Try it:
Answer these questions from the summary of GPT-5 test results below:
1. Which login options does the authentication page include?
2. What performance targets did the user set for the path tracer?
3. Where did GPT-5 guess the car photo was taken?

Document excerpt:
########################################

13. 2D Stable Fluids (16:01): The task was to implement and visualize a 2D Navier-Stokes solver using the stable fluids method. Outcome: GPT-5 generated a complex and visually striking fluid dynamics simulation with interactive controls for viscosity, diffusion, time step, brush radius, force scale, dye amount, display gain, render scale, and solver iterations.

14. Minimal JS Raytracer (17:08): A simple request for a raytracer rendering a cube of spheres. Outcome: GPT-5 successfully generated a raytracer. When asked to make it movable, it updated the code to allow dragging and zooming.

15. JS Path Tracer (17:30): The user requested a path tracer for a Cornell Box with specific performance targets (3 bounces, 1080p, under 2 seconds, no libs). Outcome: The AI generated a path tracer rendering the Cornell Box, meeting the technical constraints, but the user noted it wasn’t movable.

16. Twitter-like App (Frontend) (17:53): The user simply asked for a “clone of twitter” frontend. Outcome: In just over two minutes, GPT-5 generated a comprehensive Twitter-like UI, including a feed, trends, notifications, profile sections, and functional interactive elements like likes and retweets. No iterations were needed.

17. Gorgeous Auth Page (React) (18:14): The user asked for “a gorgeous front end login/auth page.” Outcome: In 9 seconds, GPT-5 produced a visually appealing and functional login/authentication page with modern design, animated hover effects, and various login options (email/password, magic link, Google, GitHub).

18. Financial Dashboard (20:01): The user requested a financial dashboard. Outcome: GPT-5 generated a detailed and visually rich financial dashboard with various charts (MRR, revenue vs. expenses, cash balance, CAC vs. LTV) and interactive filters for customers, currency, and date range. A minor color issue was quickly resolved after user feedback.

19. Geolocation from Image (20:35): The user uploaded a car photo and asked “where was this image taken?” Outcome: GPT-5 accurately guessed the general location as “Marin County, CA, likely along Sir Francis Drake Blvd near a creek crossing,” demonstrating strong visual reasoning and real-world knowledge.

########################################

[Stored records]
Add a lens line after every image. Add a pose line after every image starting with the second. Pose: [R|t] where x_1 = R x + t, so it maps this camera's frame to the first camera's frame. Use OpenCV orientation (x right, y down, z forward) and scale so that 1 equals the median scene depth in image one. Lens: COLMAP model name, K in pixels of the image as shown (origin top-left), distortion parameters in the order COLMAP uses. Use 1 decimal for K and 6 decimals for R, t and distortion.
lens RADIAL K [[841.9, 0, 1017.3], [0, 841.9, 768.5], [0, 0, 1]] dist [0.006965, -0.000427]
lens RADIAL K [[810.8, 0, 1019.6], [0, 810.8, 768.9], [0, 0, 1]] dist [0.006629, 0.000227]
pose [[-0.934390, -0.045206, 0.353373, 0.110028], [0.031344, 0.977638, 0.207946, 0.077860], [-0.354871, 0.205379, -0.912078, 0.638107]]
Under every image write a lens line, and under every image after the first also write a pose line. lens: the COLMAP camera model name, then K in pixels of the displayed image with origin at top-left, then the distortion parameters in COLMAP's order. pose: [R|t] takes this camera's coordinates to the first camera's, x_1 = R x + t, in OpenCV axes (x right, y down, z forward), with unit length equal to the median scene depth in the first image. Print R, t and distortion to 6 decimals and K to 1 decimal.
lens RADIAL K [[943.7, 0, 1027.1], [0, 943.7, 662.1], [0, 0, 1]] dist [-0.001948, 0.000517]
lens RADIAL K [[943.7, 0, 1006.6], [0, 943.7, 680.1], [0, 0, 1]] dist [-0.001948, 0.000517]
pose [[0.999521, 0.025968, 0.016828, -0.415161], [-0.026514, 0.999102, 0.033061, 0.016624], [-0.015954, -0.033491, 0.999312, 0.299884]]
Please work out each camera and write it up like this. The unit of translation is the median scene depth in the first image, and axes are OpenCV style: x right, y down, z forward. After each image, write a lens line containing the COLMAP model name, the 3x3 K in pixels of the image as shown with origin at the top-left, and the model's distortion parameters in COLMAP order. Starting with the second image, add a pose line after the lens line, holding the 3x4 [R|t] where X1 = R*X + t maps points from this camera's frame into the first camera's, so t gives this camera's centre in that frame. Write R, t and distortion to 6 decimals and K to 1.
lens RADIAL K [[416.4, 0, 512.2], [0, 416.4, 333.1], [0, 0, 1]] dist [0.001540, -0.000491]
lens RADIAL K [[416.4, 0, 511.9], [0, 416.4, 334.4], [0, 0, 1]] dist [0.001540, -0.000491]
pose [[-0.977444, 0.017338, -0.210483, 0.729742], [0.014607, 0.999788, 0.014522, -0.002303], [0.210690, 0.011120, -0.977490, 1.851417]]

########################################

Output below:
1. Email/password, magic link, Google, and GitHub.
2. Three bounces, 1080p, under 2 seconds, and no libraries.
3. Marin County, CA, likely along Sir Francis Drake Blvd near a creek crossing.